**WORK TO BE COMPLETED:** Repeat the material word for word, from the line containing "Reading left to" through the end of the material, leaving out the pictures.

**SUPPLIED MATERIAL:**
════
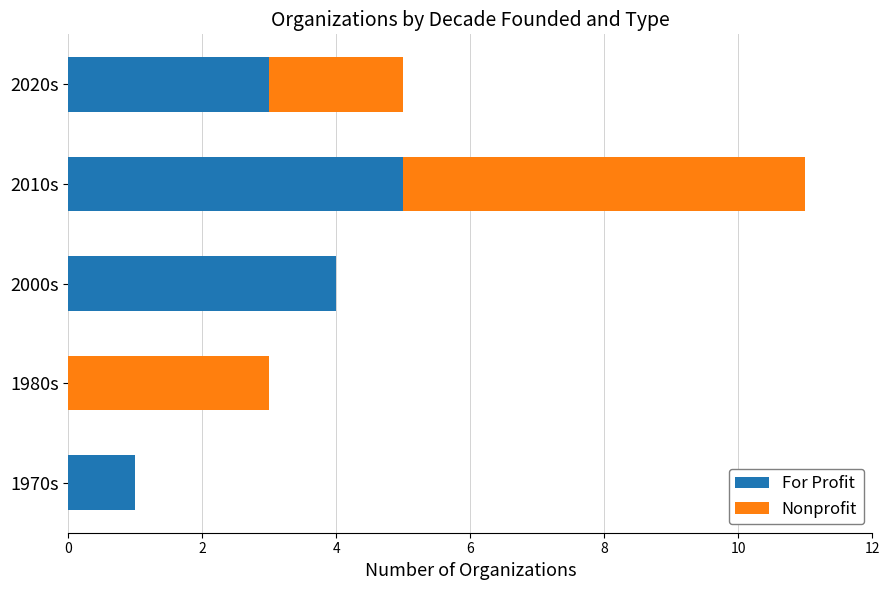

The value of For Profit at 2010s is 5. True or false?

True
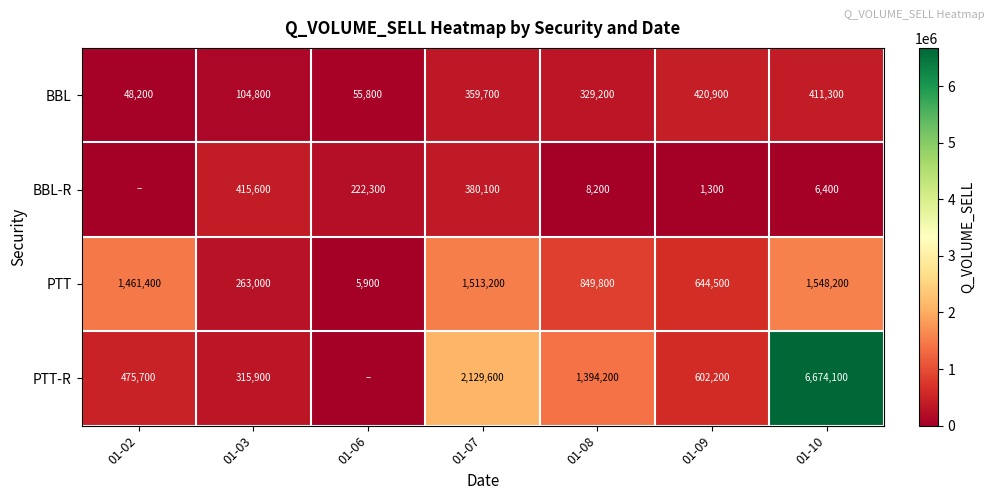

What is the sum of the PTT-R values at 01-07 and 01-10?

8803700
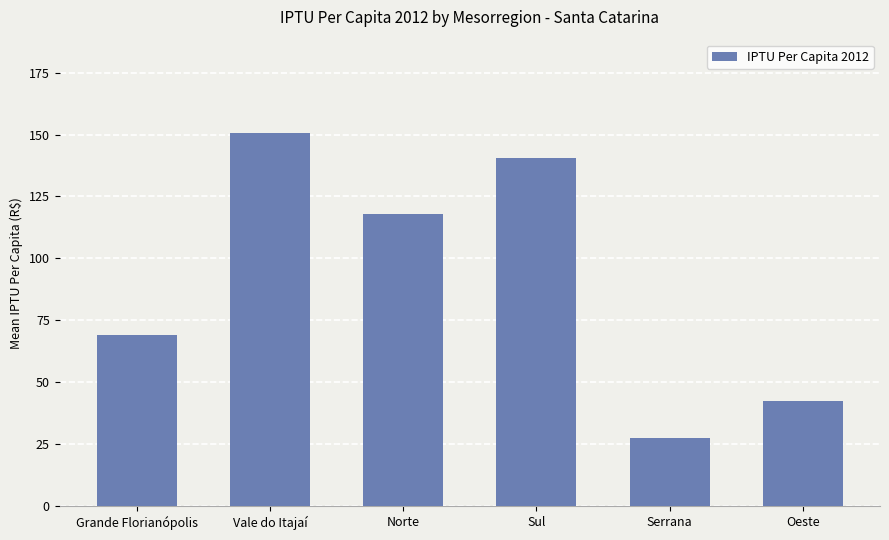

Which has a higher value, Vale do Itajaí or Sul?

Vale do Itajaí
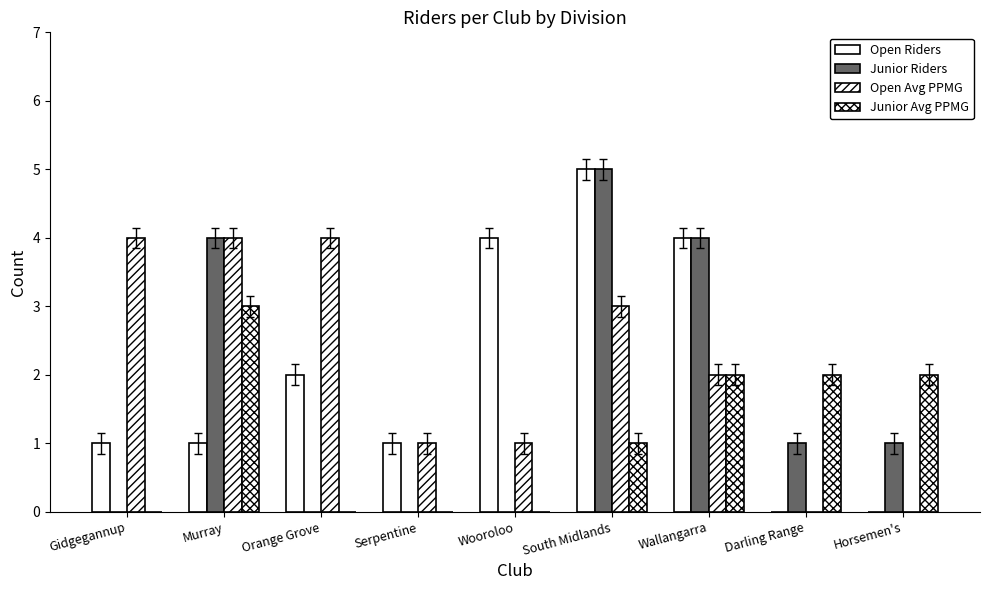

At which label is Junior Avg PPMG closest to 1?

South Midlands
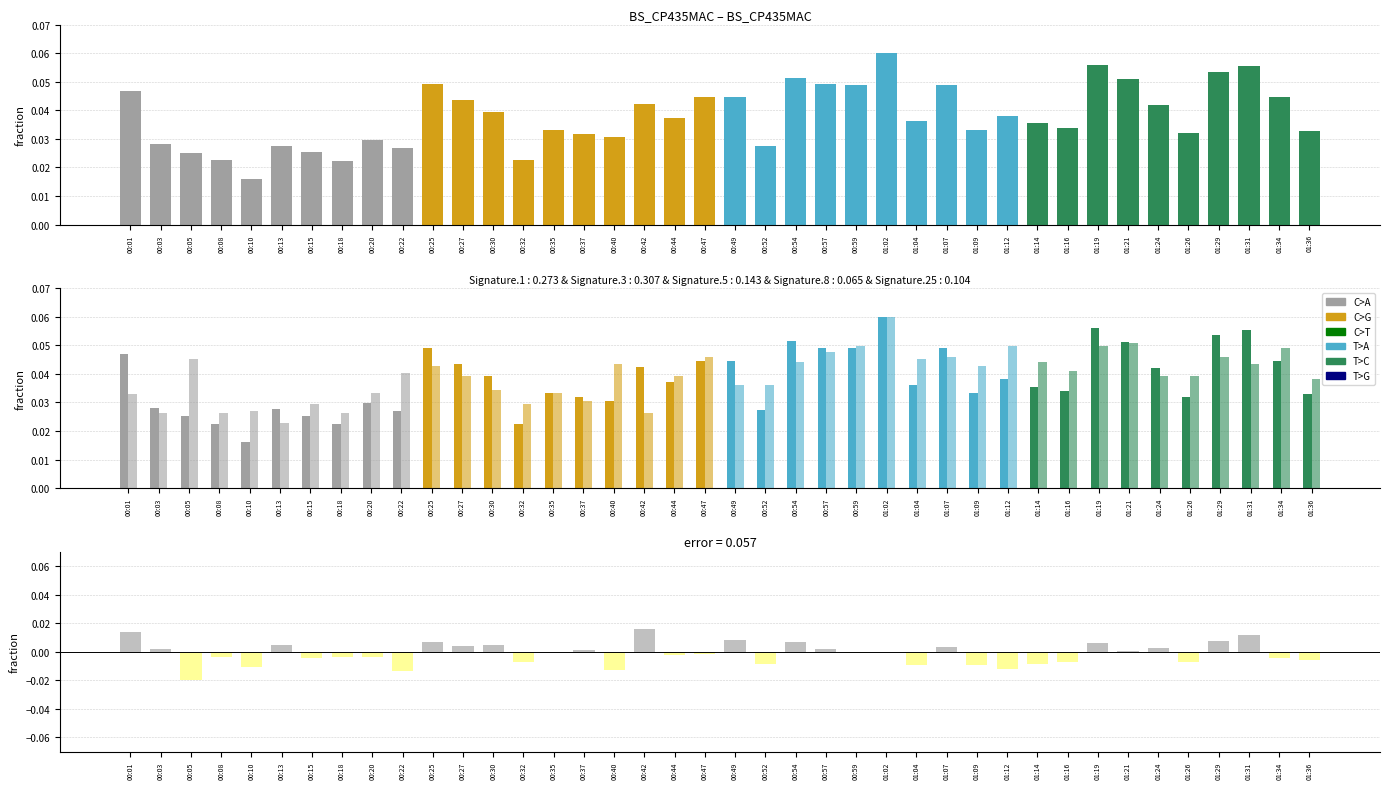

True or false: residual has a value of -0.0 at 00:40.

True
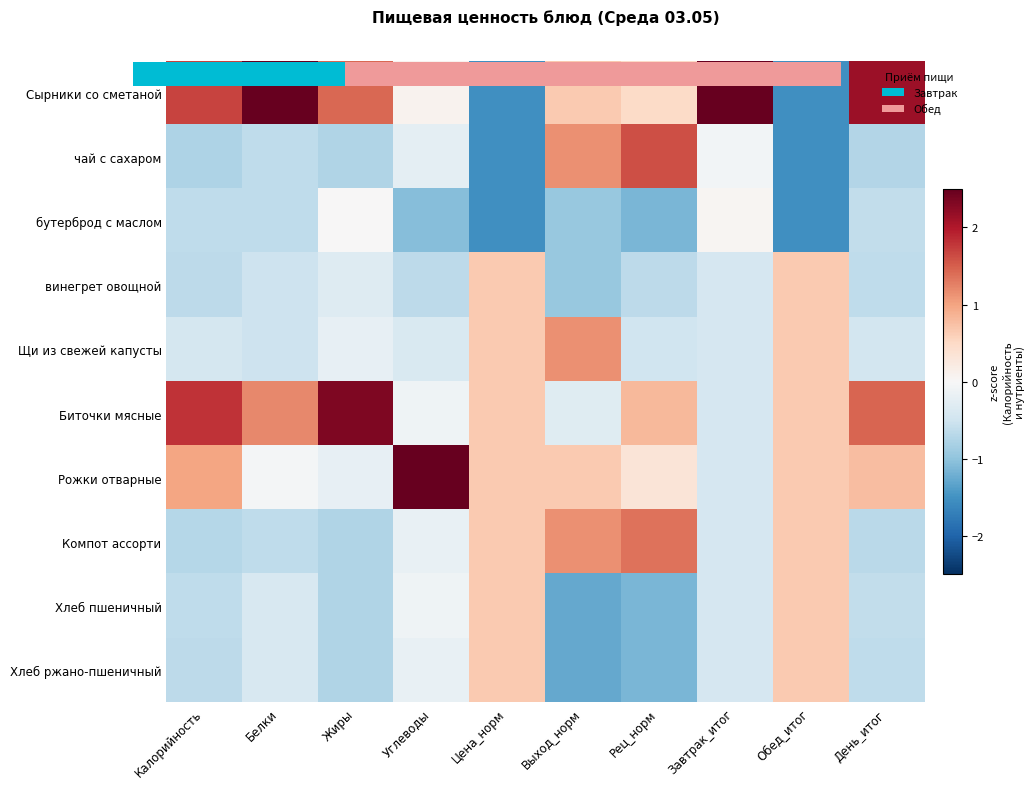

How many data points does each series have?

10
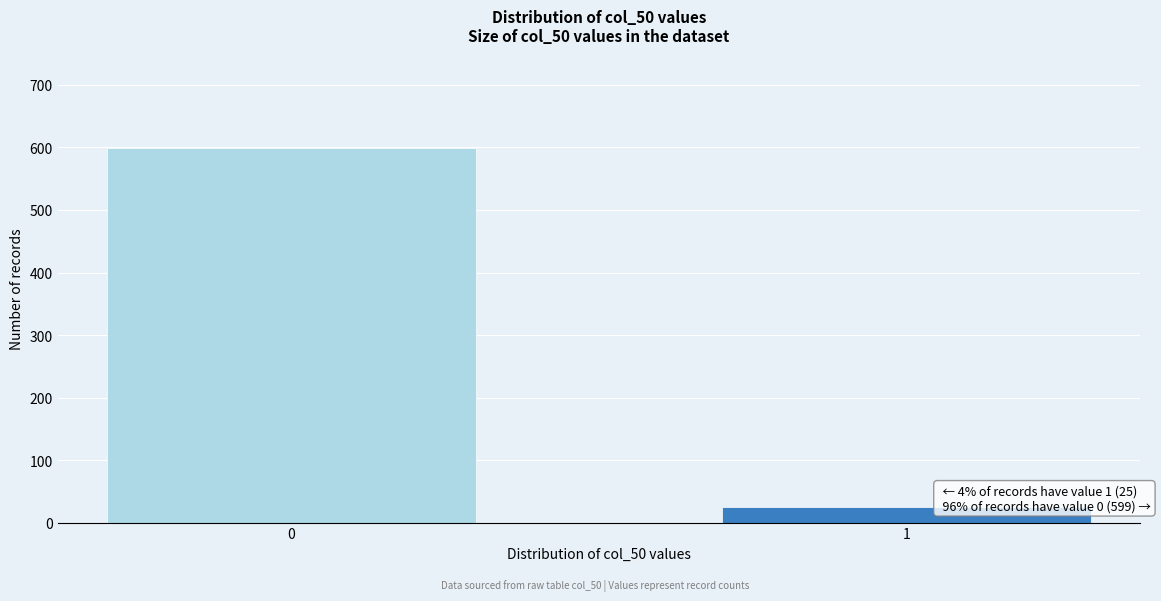

Reading left to right, list all the values displayed in this chart.

0=599	1=25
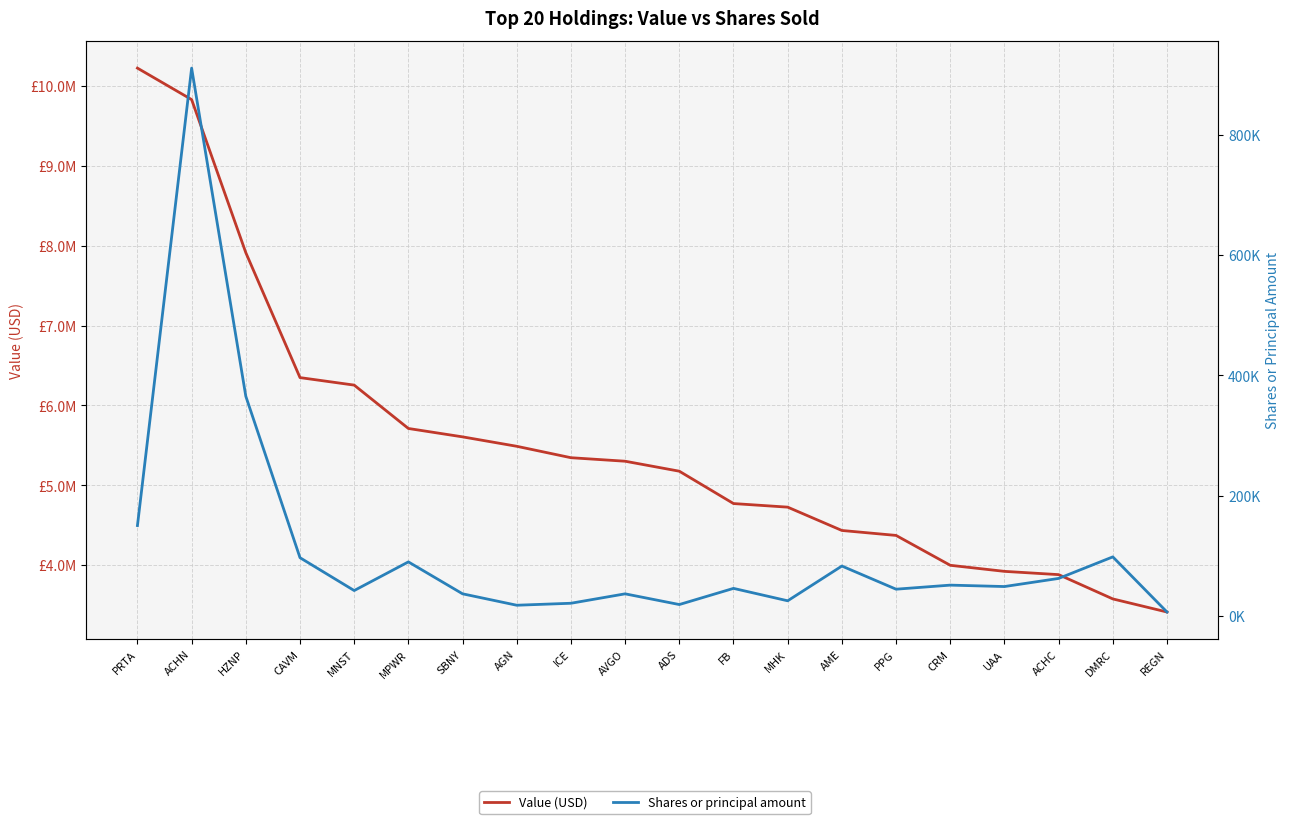

What is the value of the Value (USD) point at the 7th from the left?

5607000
════
**RESULT OF THIS TASK:**
Reading left to right, list all the values displayed in this chart.

0=599	1=25

What is the value of the Value (USD) point at the 7th from the left?

5607000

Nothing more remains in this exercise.